会場は500名を越す聴衆が集まり、看護専門学校も
授業の一環として参加。ちゃんと質問も考えてたみたい。
はしかの患者と接触したらどうすれば良い?

  • 72時間以内であればワクチン接種
  • 6日以内であればガンマグロブリン接種(筋肉注射)

で発症を防ぐとう方法があります(post exposure prophylaxis)
詳細情報はこちら(国立感染症研究所感染症情報センター


先天性風しん症候群の話を詳しく聞くことができた。
  • 風しんワクチンがない時代
  • 1964年にはアメリカで風しんが大流行(20000~30000万人患者)
  • 翌年沖縄で風しんが流行して多くの妊婦が感染
  • その後多くの先天風疹症候群CRSが生まれた
  • 最初は誰も気づかなかった
  • 日本政府の派遣医師が地元と協力して健診を実施
  • 「『三日ハシカ』にかかった妊婦から出産した赤ちゃんの健診」
  • 最初に60名が見つかり最終的には400人を超えた
  • 出生1000に対して20人の割合で先天風疹症候群が発生した
  • すなわち50人に1人がこの障害を持って生まれてきた
  • これを気に風疹ワクチンが導入された!
  • しかしワクチンという武器のある今の時代にも先天風疹症候群が発生している
  • アガサクリスティの「鏡は横にひび割れて」もCRSがテーマ

先天風疹症候群の子ども達はその後聴覚障害児教育を受けて成長
北城ろう学校という中高校もできた→遥かなる甲子園
しかし彼らは今も障害を背負いながら生きているという現実。


今のまま(低い接種率)では、この話を教訓にできないどころか
繰り返す可能性がある。
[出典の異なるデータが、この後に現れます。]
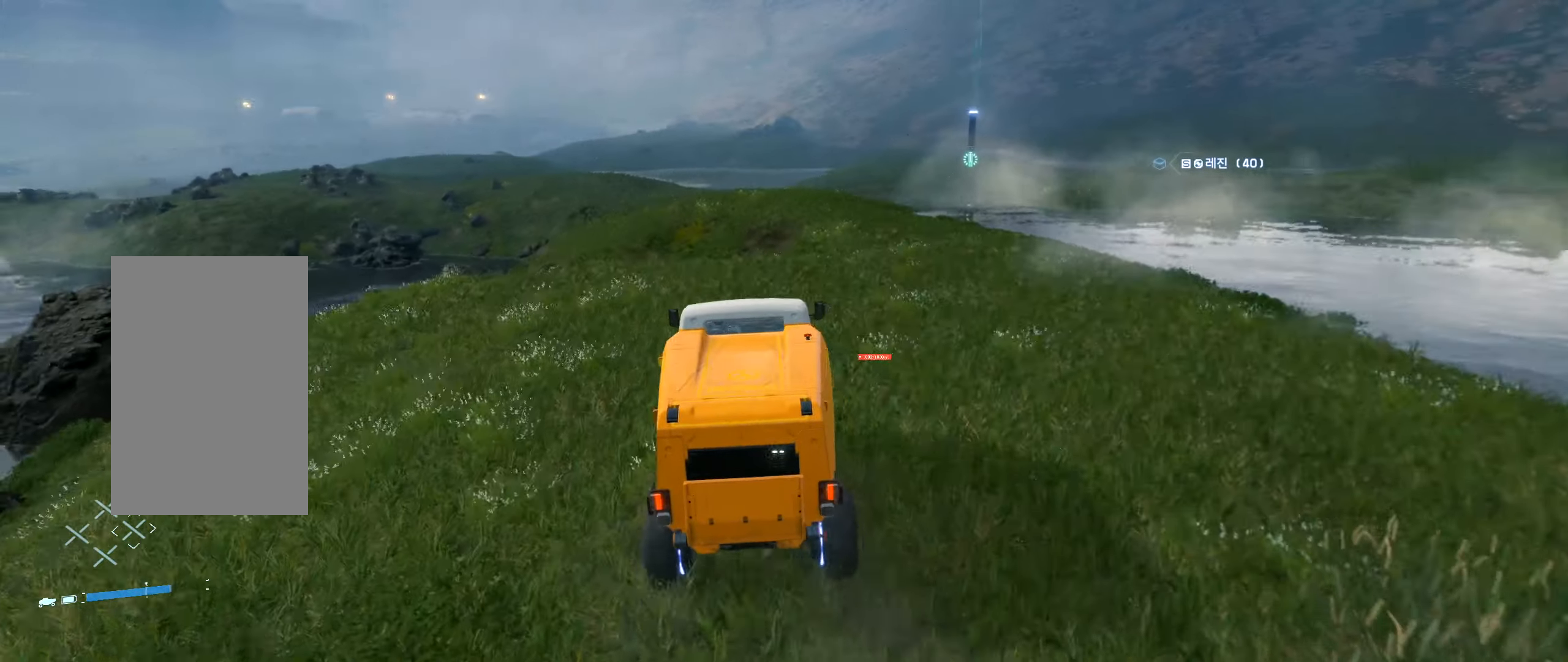
{"buttons": ["R2"], "left_stick": "center", "events": []}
ワクチンという武器で予防しよう。

別のシンポジストの先生が提案した方法
  1. 1才の1回目MRワクチン接種率を95%以上にする
  2. 就学前の2回目接種を95%にする
  3. 年長児や成人の感染予備軍を減らす
  4. 上記をシステム化する

倉敷市では小学校、中学校、高校などの節目に接種歴を確認し
予防接種の接種証明書の提出を勧奨しているとのことだった。
妊婦さんの周りの男性たちも進んでワクチンを接種するように。

50人のうちの49人となった自分にとっては、重いテーマである。